Requirements of S Corporation Owners to be Able to Deduct Owner/Employee Expenses
Posted by Charlie Forsyth
April 13, 2026

As S corporation owners are required to take a reasonable W-2 wage, they become dual status members of the company – owner and employee. While other business entity types have arrangements on how owners can deduct employee expenses they pay personally (and are later reimbursed by the company or paid directly by the company), S corporations must follow specific guidelines on how they pay and report these expenses.

The risk of not having an accountable plan can be costly; reimbursements of owner-employee business expenses must be included in the employee’s W-2 and subject to payroll taxes in addition to increasing the owner-employee’s income tax base. The expense can still be deducted at the S corporation level but you lose the benefit by including in the owner-employee’s income.

What kind of expenses do S corporation owners typically pay (or have the company pay on their behalf)?

Typical owner-employee expenses are home office, mileage, cell phone, internet, continuing education, travel, meals and lodging. Expenses must be ordinary and necessary and some expenses are subject to additional record-keeping requirements, for example mileage and meals.

What requirements does an accountable plan need to include?

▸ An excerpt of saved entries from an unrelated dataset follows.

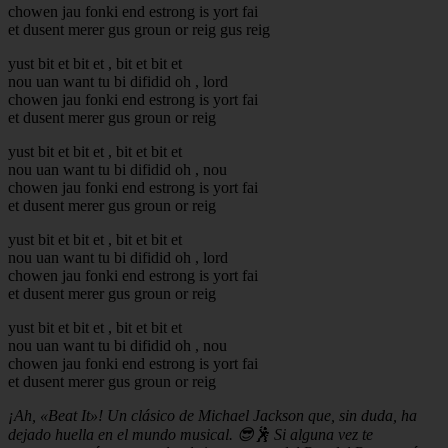
chowen jau fonki end estrong is yort fai
et dusent merer gus groun or reig gus reig
yust bit et bit et , bit et bit et
nou uan want tu bi difidid oh , lord
chowen jau fonki end estrong is yort fai
et dusent merer gus groun or reig
yust bit et bit et , bit et bit et
nou uan want tu bi difidid oh , nou
chowen jau fonki end estrong is yort fai
et dusent merer gus groun or reig
yust bit et bit et , bit et bit et
nou uan want tu bi difidid oh , lord
chowen jau fonki end estrong is yort fai
et dusent merer gus groun or reig
yust bit et bit et , bit et bit et
nou uan want tu bi difidid oh , nou
chowen jau fonki end estrong is yort fai
et dusent merer gus groun or reig
¡Ah, «Beat It»! Un clásico de Michael Jackson que, sin duda, ha
dejado huella en el mundo musical. 😎🕺 Si alguna vez te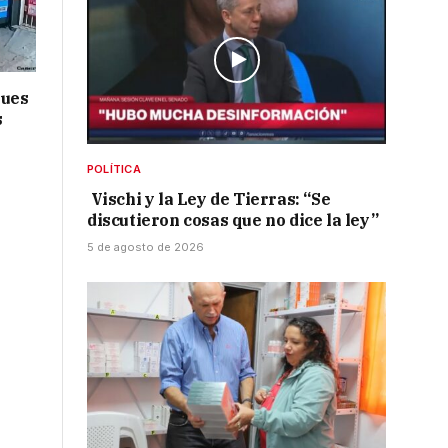
ques
s
POLÍTICA
Vischi y la Ley de Tierras: “Se
discutieron cosas que no dice la ley”
5 de agosto de 2026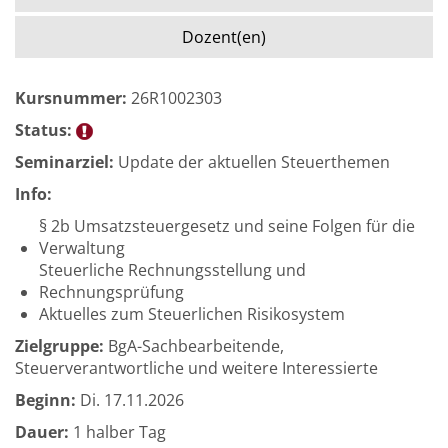
Dozent(en)
Kursnummer:
26R1002303
Status:
Seminarziel:
Update der aktuellen Steuerthemen
Info:
§ 2b Umsatzsteuergesetz und seine Folgen für die
Verwaltung
Steuerliche Rechnungsstellung und
Rechnungsprüfung
Aktuelles zum Steuerlichen Risikosystem
Zielgruppe:
BgA-Sachbearbeitende,
Steuerverantwortliche und weitere Interessierte
Beginn:
Di.
17.11.2026
Dauer:
1 halber Tag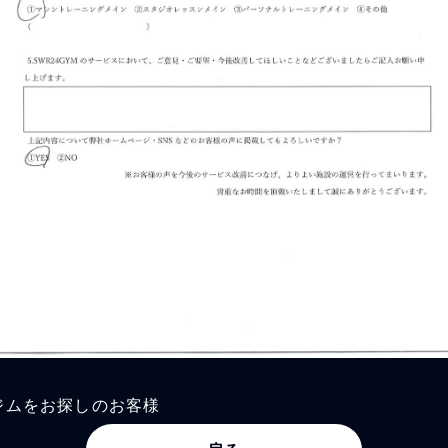
ジムをお探しのお客様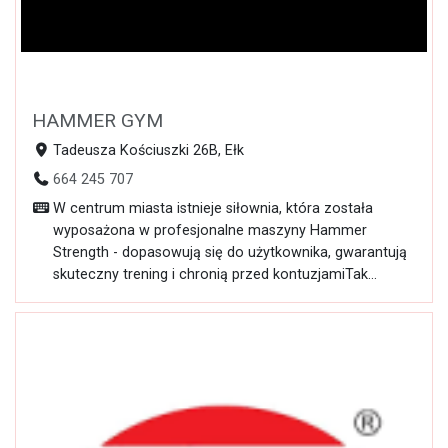
HAMMER GYM
Tadeusza Kościuszki 26B, Ełk
664 245 707
W centrum miasta istnieje siłownia, która została
wyposażona w profesjonalne maszyny Hammer
Strength - dopasowują się do użytkownika, gwarantują
skuteczny trening i chronią przed kontuzjamiTak...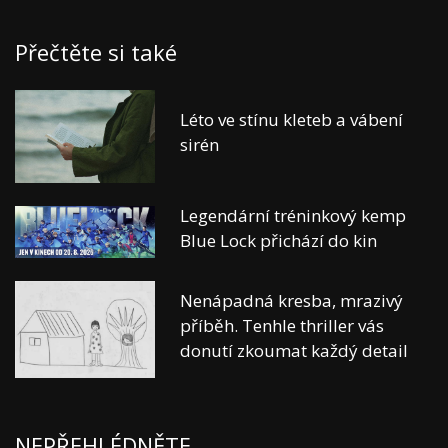
Přečtěte si také
Léto ve stínu kleteb a vábení
sirén
Legendární tréninkový kemp
Blue Lock přichází do kin
Nenápadná kresba, mrazivý
příběh. Tenhle thriller vás
donutí zkoumat každý detail
NEPŘEHLÉDNĚTE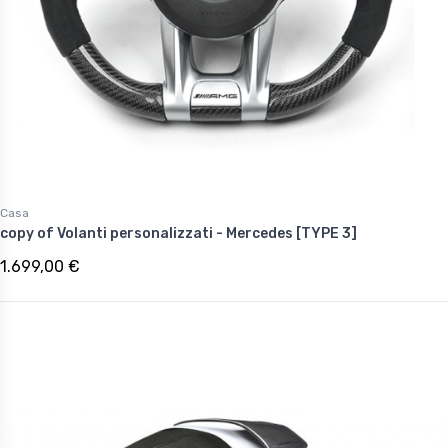
Casa
copy of Volanti personalizzati - Mercedes [TYPE 3]
1.699,00 €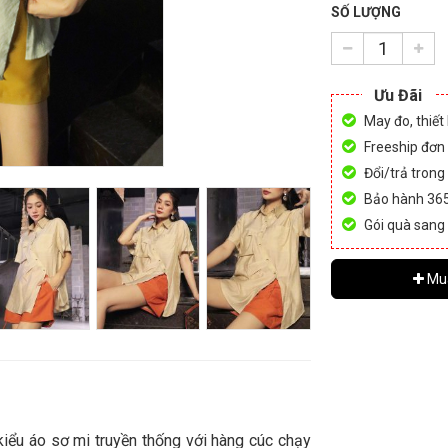
SỐ LƯỢNG
Ưu Đãi
May đo, thiết
Freeship đơn
Đổi/trả trong
Bảo hành 36
Gói quà sang
Mu
kiểu áo sơ mi truyền thống với hàng cúc chạy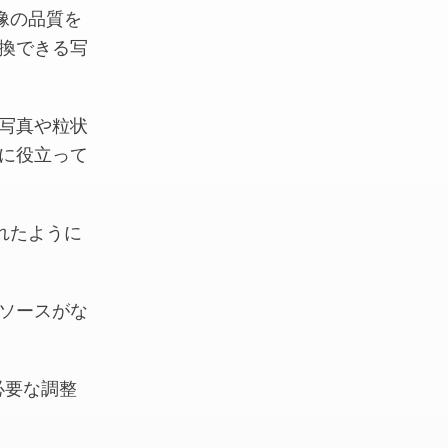
画像の品質を
換できる写
写真や粒状
に役立って
されたように
ソースがな
必要な調整
。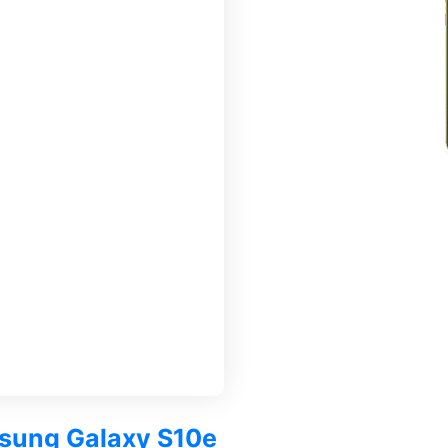
msung Galaxy S10e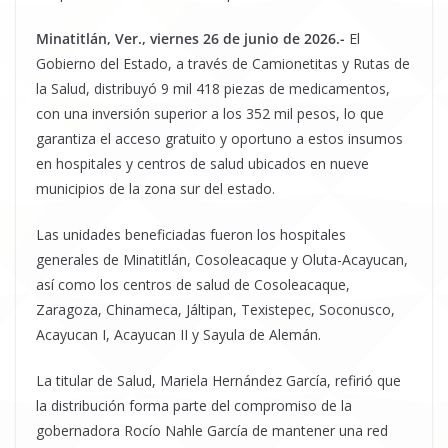
Minatitlán, Ver., viernes 26 de junio de 2026.-
El
Gobierno del Estado, a través de Camionetitas y Rutas de
la Salud, distribuyó 9 mil 418 piezas de medicamentos,
con una inversión superior a los 352 mil pesos, lo que
garantiza el acceso gratuito y oportuno a estos insumos
en hospitales y centros de salud ubicados en nueve
municipios de la zona sur del estado.
Las unidades beneficiadas fueron los hospitales
generales de Minatitlán, Cosoleacaque y Oluta-Acayucan,
así como los centros de salud de Cosoleacaque,
Zaragoza, Chinameca, Jáltipan, Texistepec, Soconusco,
Acayucan I, Acayucan II y Sayula de Alemán.
La titular de Salud, Mariela Hernández García, refirió que
la distribución forma parte del compromiso de la
gobernadora Rocío Nahle García de mantener una red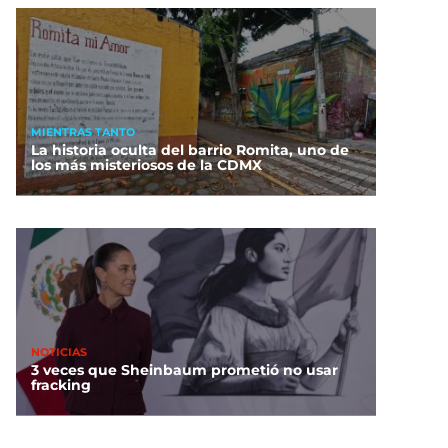
MIENTRAS TANTO
La historia oculta del barrio Romita, uno de
los más misteriosos de la CDMX
NOTICIAS
3 veces que Sheinbaum prometió no usar
fracking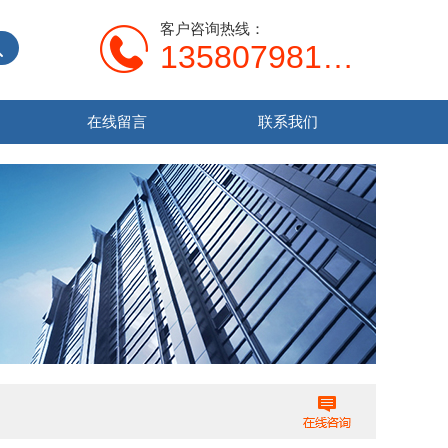
客户咨询热线：
13580798107
在线留言
联系我们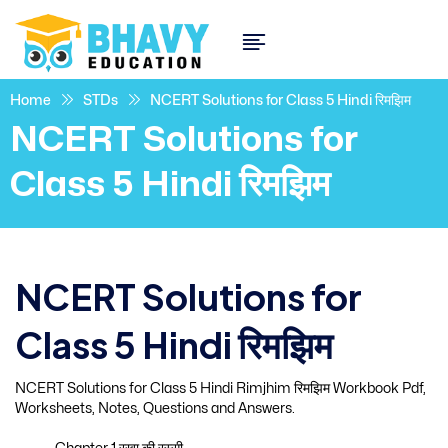
Home
STDs
NCERT Solutions for Class 5 Hindi रिमझिम
NCERT Solutions for
Class 5 Hindi रिमझिम
NCERT Solutions for
Class 5 Hindi रिमझिम
NCERT Solutions for Class 5 Hindi Rimjhim रिमझिम Workbook Pdf,
Worksheets, Notes, Questions and Answers.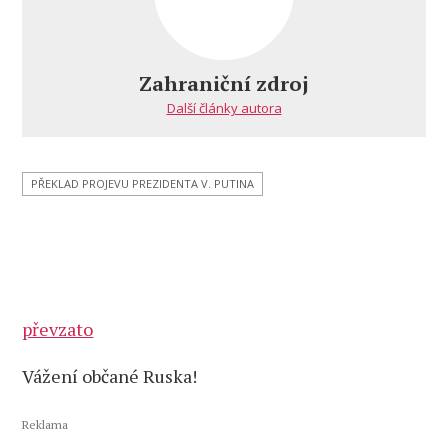
názvem
Projev
Vladimira
Putina
Zahraniční zdroj
k 78. výročí
Další články autora
Dne
vítězství
ve
Velké
PŘEKLAD PROJEVU PREZIDENTA V. PUTINA
vlastenecké
válce
převzato
Vážení občané Ruska!
Reklama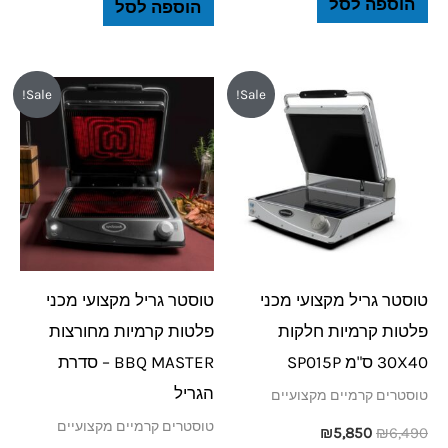
הוספה לסל
הוספה לסל
המחיר
המחיר
המחיר
המחיר
Sale!
Sale!
המקורי
הנוכחי
המקורי
הנוכחי
היה:
הוא:
היה:
הוא:
₪5,850.
₪6,490.
₪5,850.
₪6,490.
טוסטר גריל מקצועי מכני
טוסטר גריל מקצועי מכני
פלטות קרמיות חלקות
פלטות קרמיות מחורצות
30X40 ס"מ SP015P
BBQ MASTER – סדרת
הגריל
טוסטרים קרמיים מקצועיים
טוסטרים קרמיים מקצועיים
₪
5,850
₪
6,490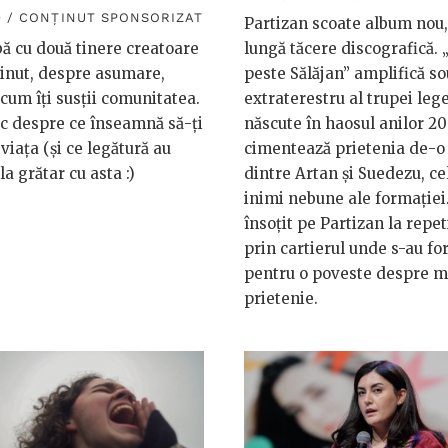
 / CONȚINUT SPONSORIZAT
Partizan scoate album nou,
ă cu două tinere creatoare
lungă tăcere discografică. 
inut, despre asumare,
peste Sălăjan” amplifică s
i cum îți susții comunitatea.
extraterestru al trupei le
ic despre ce înseamnă să-ți
născute în haosul anilor 20
 viața (și ce legătură au
cimentează prietenia de-o 
 la grătar cu asta :)
dintre Artan și Suedezu, ce
inimi nebune ale formației
însoțit pe Partizan la repeti
prin cartierul unde s-au fo
pentru o poveste despre mu
prietenie.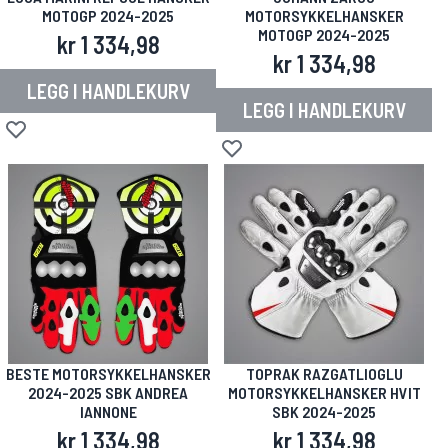
MOTOGP 2024-2025
MOTORSYKKELHANSKER
MOTOGP 2024-2025
kr 1 334,98
kr 1 334,98
LEGG I HANDLEKURV
LEGG I HANDLEKURV
Legg til i ønskeliste
Legg til i ønskeliste
BESTE MOTORSYKKELHANSKER
TOPRAK RAZGATLIOGLU
2024-2025 SBK ANDREA
MOTORSYKKELHANSKER HVIT
IANNONE
SBK 2024-2025
kr 1 334,98
kr 1 334,98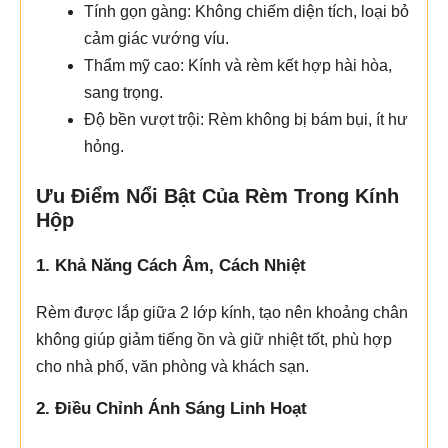
Tính gọn gàng: Không chiếm diện tích, loại bỏ
cảm giác vướng víu.
Thẩm mỹ cao: Kính và rèm kết hợp hài hòa,
sang trọng.
Độ bền vượt trội: Rèm không bị bám bụi, ít hư
hỏng.
Ưu Điểm Nổi Bật Của Rèm Trong Kính
Hộp
1. Khả Năng Cách Âm, Cách Nhiệt
Rèm được lắp giữa 2 lớp kính, tạo nên khoảng chân
không giúp giảm tiếng ồn và giữ nhiệt tốt, phù hợp
cho nhà phố, văn phòng và khách sạn.
2. Điều Chỉnh Ánh Sáng Linh Hoạt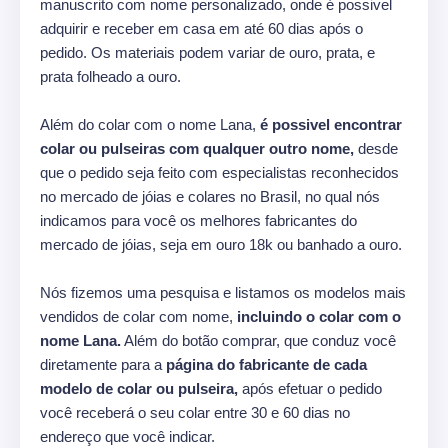
manuscrito com nome personalizado, onde é possivel
adquirir e receber em casa em até 60 dias após o
pedido. Os materiais podem variar de ouro, prata, e
prata folheado a ouro.
Além do colar com o nome Lana,
é possivel encontrar
colar ou pulseiras com qualquer outro nome,
desde
que o pedido seja feito com especialistas reconhecidos
no mercado de jóias e colares no Brasil, no qual nós
indicamos para você os melhores fabricantes do
mercado de jóias, seja em ouro 18k ou banhado a ouro.
Nós fizemos uma pesquisa e listamos os modelos mais
vendidos de colar com nome,
incluindo o colar com o
nome Lana.
Além do botão comprar, que conduz você
diretamente para a
página do fabricante de cada
modelo de colar ou pulseira,
após efetuar o pedido
você receberá o seu colar entre 30 e 60 dias no
endereço que você indicar.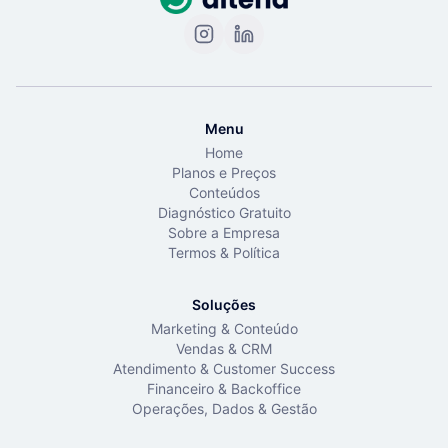
Menu
Home
Planos e Preços
Conteúdos
Diagnóstico Gratuito
Sobre a Empresa
Termos & Política
Soluções
Marketing & Conteúdo
Vendas & CRM
Atendimento & Customer Success
Financeiro & Backoffice
Operações, Dados & Gestão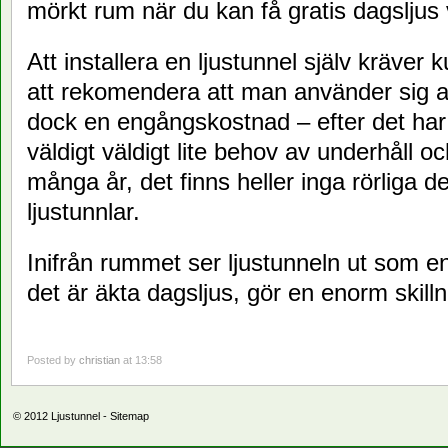
mörkt rum när du kan få gratis dagsljus
Att installera en ljustunnel själv kräver 
att rekomendera att man använder sig av 
dock en engångskostnad – efter det har e
väldigt väldigt lite behov av underhåll oc
många år, det finns heller inga rörliga de
ljustunnlar.
Inifrån rummet ser ljustunneln ut som e
det är äkta dagsljus, gör en enorm skill
Posted by
christian
at 13:58
© 2012
Ljustunnel
-
Sitemap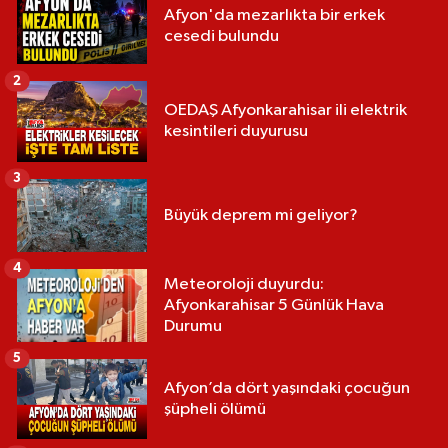
Afyon'da mezarlıkta bir erkek
cesedi bulundu
2
OEDAŞ Afyonkarahisar ili elektrik
kesintileri duyurusu
3
Büyük deprem mi geliyor?
4
Meteoroloji duyurdu:
Afyonkarahisar 5 Günlük Hava
Durumu
5
Afyon’da dört yaşındaki çocuğun
şüpheli ölümü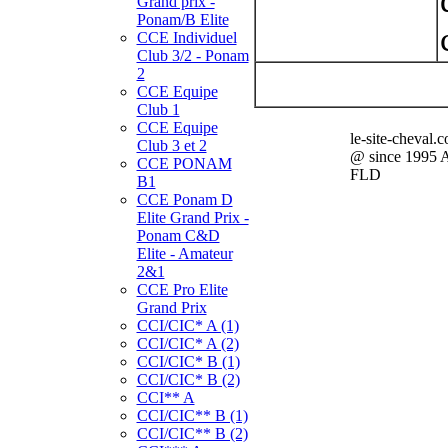
Grand prix -
Ponam/B Elite
CCE Individuel
Club 3/2 - Ponam
2
CCE Equipe
Club 1
CCE Equipe
le-site-cheval.
Club 3 et 2
@ since 1995 
CCE PONAM
FLD
B1
CCE Ponam D
Elite Grand Prix -
Ponam C&D
Elite - Amateur
2&1
CCE Pro Elite
Grand Prix
CCI/CIC* A (1)
CCI/CIC* A (2)
CCI/CIC* B (1)
CCI/CIC* B (2)
CCI** A
CCI/CIC** B (1)
CCI/CIC** B (2)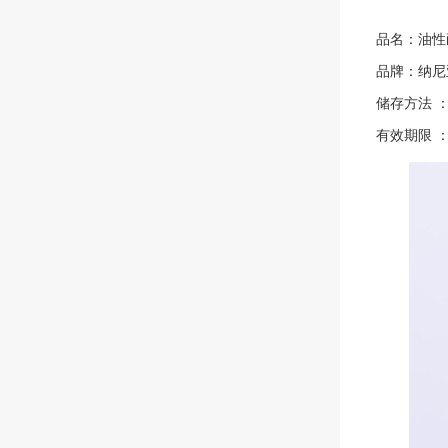
品名：油性
品牌：纳尼
储存方法 
有效期限 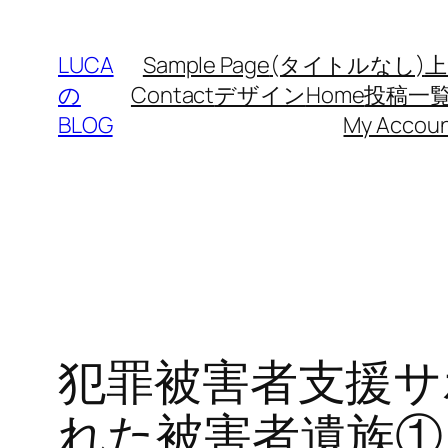
内
容
LUCA
Sample Page
(タイトルなし)
上
を
の
Contact
デザイン
Home
投稿一
ス
BLOG
My Accou
キ
ッ
プ
犯罪被害者支援サ
れた被害者遺族①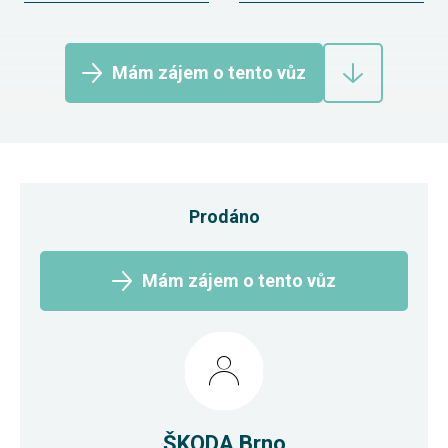
Mám zájem o tento vůz
Prodáno
Mám zájem o tento vůz
ŠKODA Brno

Accountable plans must include that payments that are paid or incurred by an employee are made in connection with the performance of services as an employee of the company. Additionally, payments must be substantiated – certain payments require higher substantiation than others (think of the types of expenses that are more likely to be abused as personal expenses like meals and mileage), but all expenses must be substantiated by information that enables the S corporation to identify the specific nature of each expense and to conclude that the expenses is attributable to the payor’s business activities. So, an itemized receipt could likely suffice here. Lastly, if reimbursements are made, excess amounts must be returned to the S corp if amounts are in excess of the substantiated expenses.

Other items to consider

S corporations should not pay flat monthly amounts to owner-employees, but rather the exact amounts of the expenses incurred. Once an accountable plan is drafted, it should be signed by the owner(s) of the S corporation and kept with other corporate documentation like the articles of incorporation/organization, bylaws/operating agreement, S corporation election and S corporation acceptance letter. The records of reimbursed owner-employee expenses such as receipts and mileage logs should be kept for 7 years.